Input for this task Block Start

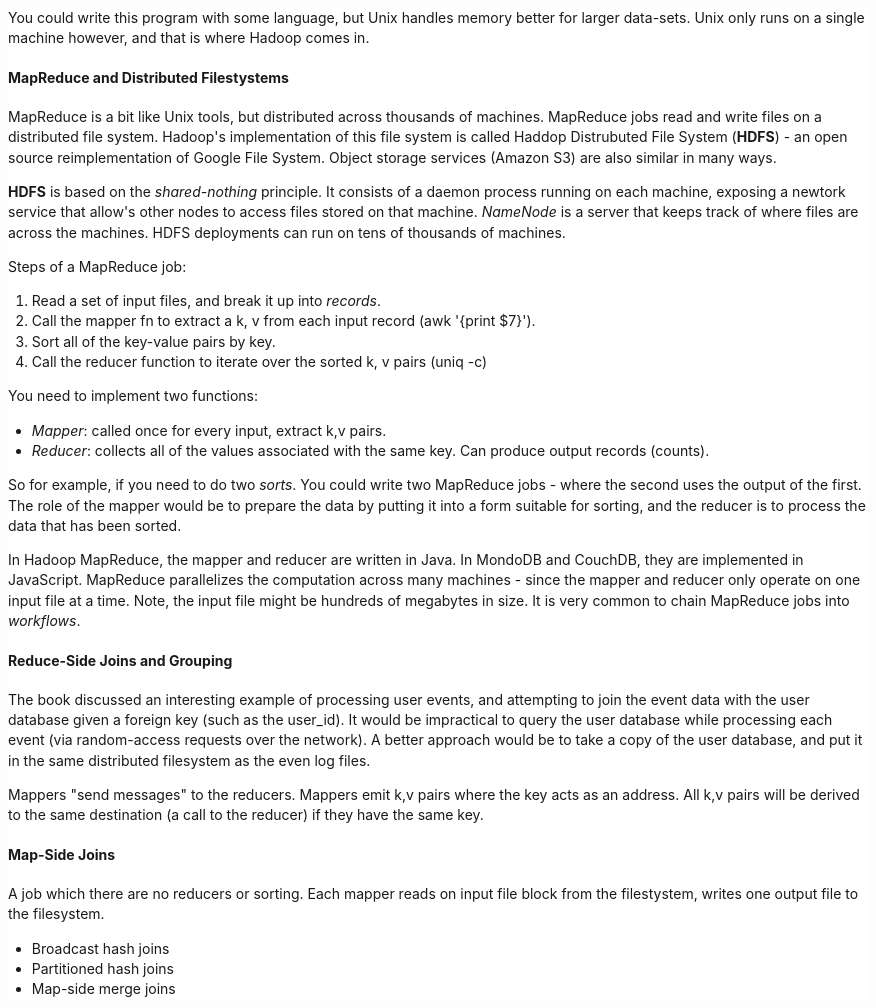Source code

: You could write this program with some language, but Unix handles memory better for larger data-sets. Unix only runs on a single machine however, and that is where Hadoop comes in.

#### MapReduce and Distributed Filestystems

MapReduce is a bit like Unix tools, but distributed across thousands of machines. MapReduce jobs read and write files on a distributed file system. Hadoop's implementation of this file system is called Haddop Distrubuted File System (**HDFS**) - an open source reimplementation of Google File System. Object storage services (Amazon S3) are also similar in many ways. 

**HDFS** is based on the _shared-nothing_ principle. It consists of a daemon process running on each machine, exposing a newtork service that allow's other nodes to access files stored on that machine. _NameNode_ is a server that keeps track of where files are across the machines. HDFS deployments can run on tens of thousands of machines.

Steps of a MapReduce job: 
1. Read a set of input files, and break it up into _records_. 
2. Call the mapper fn to extract a k, v from each input record (awk '{print $7}'). 
3. Sort all of the key-value pairs by key.
4. Call the reducer function to iterate over the sorted k, v pairs (uniq -c)

You need to implement two functions: 
- _Mapper_: called once for every input, extract k,v pairs. 
- _Reducer_: collects all of the values associated with the same key. Can produce output records (counts).

So for example, if you need to do two _sorts_. You could write two MapReduce jobs - where the second uses the output of the first. The role of the mapper would be to prepare the data by putting it into a form suitable for sorting, and the reducer is to process the data that has been sorted. 

In Hadoop MapReduce, the mapper and reducer are written in Java. In MondoDB and CouchDB, they are implemented in JavaScript. MapReduce parallelizes the computation across many machines - since the mapper and reducer only operate on one input file at a time. Note, the input file might be hundreds of megabytes in size. It is very common to chain MapReduce jobs into _workflows_. 

#### Reduce-Side Joins and Grouping

The book discussed an interesting example of processing user events, and attempting to join the event data with the user database given a foreign key (such as the user_id). It would be impractical to query the user database while processing each event (via random-access requests over the network). A better approach would be to take a copy of the user database, and put it in the same distributed filesystem as the even log files. 

Mappers "send messages" to the reducers. Mappers emit k,v pairs where the key acts as an address. All k,v pairs will be derived to the same destination (a call to the reducer) if they have the same key. 


#### Map-Side Joins

A job which there are no reducers or sorting. Each mapper reads on input file block from the filestystem, writes one output file to the filesystem. 

- Broadcast hash joins
- Partitioned hash joins
- Map-side merge joins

Input for this task Block End

**Brief**
Rewrite the records above with "key-value pairs" changed to "key/value pairs" and every other part left as it is. Leave the pictures out of your answer.

**Exercise response**
Source code

: You could write this program with some language, but Unix handles memory better for larger data-sets. Unix only runs on a single machine however, and that is where Hadoop comes in.

#### MapReduce and Distributed Filestystems

MapReduce is a bit like Unix tools, but distributed across thousands of machines. MapReduce jobs read and write files on a distributed file system. Hadoop's implementation of this file system is called Haddop Distrubuted File System (**HDFS**) - an open source reimplementation of Google File System. Object storage services (Amazon S3) are also similar in many ways. 

**HDFS** is based on the _shared-nothing_ principle. It consists of a daemon process running on each machine, exposing a newtork service that allow's other nodes to access files stored on that machine. _NameNode_ is a server that keeps track of where files are across the machines. HDFS deployments can run on tens of thousands of machines.

Steps of a MapReduce job: 
1. Read a set of input files, and break it up into _records_. 
2. Call the mapper fn to extract a k, v from each input record (awk '{print $7}'). 
3. Sort all of the key/value pairs by key.
4. Call the reducer function to iterate over the sorted k, v pairs (uniq -c)

You need to implement two functions: 
- _Mapper_: called once for every input, extract k,v pairs. 
- _Reducer_: collects all of the values associated with the same key. Can produce output records (counts).

So for example, if you need to do two _sorts_. You could write two MapReduce jobs - where the second uses the output of the first. The role of the mapper would be to prepare the data by putting it into a form suitable for sorting, and the reducer is to process the data that has been sorted. 

In Hadoop MapReduce, the mapper and reducer are written in Java. In MondoDB and CouchDB, they are implemented in JavaScript. MapReduce parallelizes the computation across many machines - since the mapper and reducer only operate on one input file at a time. Note, the input file might be hundreds of megabytes in size. It is very common to chain MapReduce jobs into _workflows_. 

#### Reduce-Side Joins and Grouping

The book discussed an interesting example of processing user events, and attempting to join the event data with the user database given a foreign key (such as the user_id). It would be impractical to query the user database while processing each event (via random-access requests over the network). A better approach would be to take a copy of the user database, and put it in the same distributed filesystem as the even log files. 

Mappers "send messages" to the reducers. Mappers emit k,v pairs where the key acts as an address. All k,v pairs will be derived to the same destination (a call to the reducer) if they have the same key. 


#### Map-Side Joins

A job which there are no reducers or sorting. Each mapper reads on input file block from the filestystem, writes one output file to the filesystem. 

- Broadcast hash joins
- Partitioned hash joins
- Map-side merge joins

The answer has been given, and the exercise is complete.